Other pediatric lung diseases that Michael frequently treats are cystic fibrosis, primary ciliary dyskinesia, asthma, lower respiratory infections, and pediatric acute lung injury. With the exception of cystic fibrosis, which is genetic, most newborns are not born with pediatric lung disease. However, disease can result from treatment after being born too prematurely, unusually severe respiratory illnesses, and exposure to harmful irritants or injury. 

“Some children suffer from abnormalities of the nose, jaw, or trachea that prevent consistent and sufficient air flow for breathing, so a tracheostomy tube may be helpful,” Michael explained. In other instances, a tracheostomy tube delivers support from a ventilator. The ventilator provides support for inhalation and breathing regularly. “In these cases, the ventilator removes the work required to breathe, which allows a child’s body to conserve energy for growing and developing.” 

What symptoms should parents watch for in their baby?

The symptoms of pediatric lung disease vary depending on severity. But commonly, newborns will experience rapid or labored breathing, wheezing, difficulty feeding and repeat lung infections or complications. “I suggest parents seek help when their child appears more distressed than expected, if an illness is lasting longer than expected, or if the child seems to become sick very frequently,” Michael said. 

Since these patients are so young, diagnosis is based on the clinical evaluation, the degree of prematurity, and the need for oxygen after a certain age. “We normally diagnose a patient with a chronic lung disease when we determine that a child consistently needs extra oxygen to satisfactorily saturate their red blood cells with oxygen, or if the child requires assistance from technology to sustain their work of breathing.” Children who are unable to breathe without the assistance of a ventilator will receive a home version of the ventilator and a tracheostomy tube.

How is a pediatric lung disease managed or treated?

Managing pediatric chronic lung disease is something that can affect a child for the entirety of their life. So, it makes sense that parents are not only concerned about how something will affect their child in their moment, but also in the future. “Every parent wants what is best for their child and if a disease could be an obstacle to the child, parents want to know how big an obstacle it will be and which strategies will moderate its effect,” Michael explained.  

“If disease is a synonym for obstacle, every parent wants to know about possible cures.
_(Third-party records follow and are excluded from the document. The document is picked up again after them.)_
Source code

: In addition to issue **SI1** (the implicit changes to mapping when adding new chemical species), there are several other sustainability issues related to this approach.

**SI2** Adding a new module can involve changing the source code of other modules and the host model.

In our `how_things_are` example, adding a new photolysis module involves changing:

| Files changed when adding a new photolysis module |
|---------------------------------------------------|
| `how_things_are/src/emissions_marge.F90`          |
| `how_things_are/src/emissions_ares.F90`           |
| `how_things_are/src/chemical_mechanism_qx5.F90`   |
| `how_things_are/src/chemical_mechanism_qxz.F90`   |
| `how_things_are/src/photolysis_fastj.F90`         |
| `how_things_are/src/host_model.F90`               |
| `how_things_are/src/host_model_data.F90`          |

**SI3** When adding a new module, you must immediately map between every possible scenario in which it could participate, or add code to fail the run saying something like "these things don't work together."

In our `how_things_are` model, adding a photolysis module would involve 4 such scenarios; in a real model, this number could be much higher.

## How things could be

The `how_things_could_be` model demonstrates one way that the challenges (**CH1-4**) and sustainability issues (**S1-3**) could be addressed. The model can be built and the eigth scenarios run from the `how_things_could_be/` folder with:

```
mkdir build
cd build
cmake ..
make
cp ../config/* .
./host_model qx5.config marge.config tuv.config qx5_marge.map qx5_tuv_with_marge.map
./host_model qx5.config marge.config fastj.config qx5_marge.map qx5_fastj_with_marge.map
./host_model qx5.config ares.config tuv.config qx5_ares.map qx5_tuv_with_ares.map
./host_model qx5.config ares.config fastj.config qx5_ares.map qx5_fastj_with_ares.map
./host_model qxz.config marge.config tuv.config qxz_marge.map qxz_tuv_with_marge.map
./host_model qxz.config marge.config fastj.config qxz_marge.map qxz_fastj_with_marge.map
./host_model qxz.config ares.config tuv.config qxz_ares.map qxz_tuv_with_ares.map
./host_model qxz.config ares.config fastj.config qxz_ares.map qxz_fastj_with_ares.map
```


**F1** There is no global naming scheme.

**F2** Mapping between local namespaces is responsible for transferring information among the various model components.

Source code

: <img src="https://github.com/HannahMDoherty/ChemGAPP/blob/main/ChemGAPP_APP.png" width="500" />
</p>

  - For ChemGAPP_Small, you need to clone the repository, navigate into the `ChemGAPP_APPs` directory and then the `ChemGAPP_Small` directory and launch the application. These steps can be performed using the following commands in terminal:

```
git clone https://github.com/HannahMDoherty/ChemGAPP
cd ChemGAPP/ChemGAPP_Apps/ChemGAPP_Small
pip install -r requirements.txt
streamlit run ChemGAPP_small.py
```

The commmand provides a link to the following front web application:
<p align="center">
As such, I understand my role as a healthcare provider as coaching parents to learn management strategies that achieve the child’s health goals and the parents’ vision of family life,” he continued. Michael is quick to explain that this is not to say that managing the disease will always be hard, but he emphasizes that caregivers and the child's medical team need to work together closely to set healthcare goals and find the best strategies to achieve them.
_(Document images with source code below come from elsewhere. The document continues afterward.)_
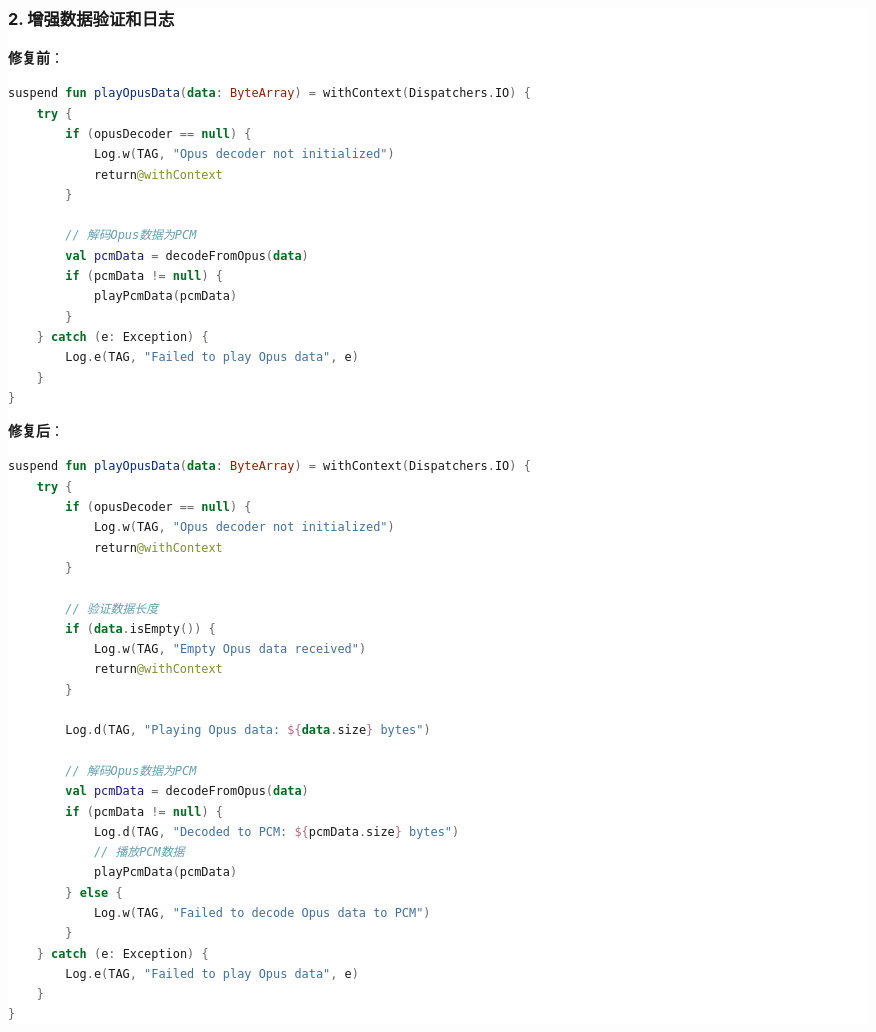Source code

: ### 2. 增强数据验证和日志

**修复前**：
```kotlin
suspend fun playOpusData(data: ByteArray) = withContext(Dispatchers.IO) {
    try {
        if (opusDecoder == null) {
            Log.w(TAG, "Opus decoder not initialized")
            return@withContext
        }
        
        // 解码Opus数据为PCM
        val pcmData = decodeFromOpus(data)
        if (pcmData != null) {
            playPcmData(pcmData)
        }
    } catch (e: Exception) {
        Log.e(TAG, "Failed to play Opus data", e)
    }
}
```

**修复后**：
```kotlin
suspend fun playOpusData(data: ByteArray) = withContext(Dispatchers.IO) {
    try {
        if (opusDecoder == null) {
            Log.w(TAG, "Opus decoder not initialized")
            return@withContext
        }
        
        // 验证数据长度
        if (data.isEmpty()) {
            Log.w(TAG, "Empty Opus data received")
            return@withContext
        }
        
        Log.d(TAG, "Playing Opus data: ${data.size} bytes")
        
        // 解码Opus数据为PCM
        val pcmData = decodeFromOpus(data)
        if (pcmData != null) {
            Log.d(TAG, "Decoded to PCM: ${pcmData.size} bytes")
            // 播放PCM数据
            playPcmData(pcmData)
        } else {
            Log.w(TAG, "Failed to decode Opus data to PCM")
        }
    } catch (e: Exception) {
        Log.e(TAG, "Failed to play Opus data", e)
    }
}
```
Advancements in medicine have meant that over the last few years, children have been able to be discharged with the use of a home mechanical ventilation. But this presents its own set of challenges as parents need to be trained in how to use the ventilators or a home nurse is needed. “Primarily, parents will require training from a health team to teach them routine care and emergency responses for managing their child's respiratory equipment. Second, the family needs access to a team of medical specialists who can manage the child's needs. Third, they need home nursing to aid with daily care of the child and to provide respite for the caregivers. Finally, love and support from friends and family for the caregivers themselves,” said Michael. 

Michael’s words of wisdom

Finding out your child is chronically sick can be overwhelming, but your team of healthcare providers are here to support you. “It is never the expectation that parents know everything about their child’s condition; that’s what the interdisciplinary medical team is there for. They’ll manage the many small details so that the parents can fulfill their most important roles: being mom and dad.”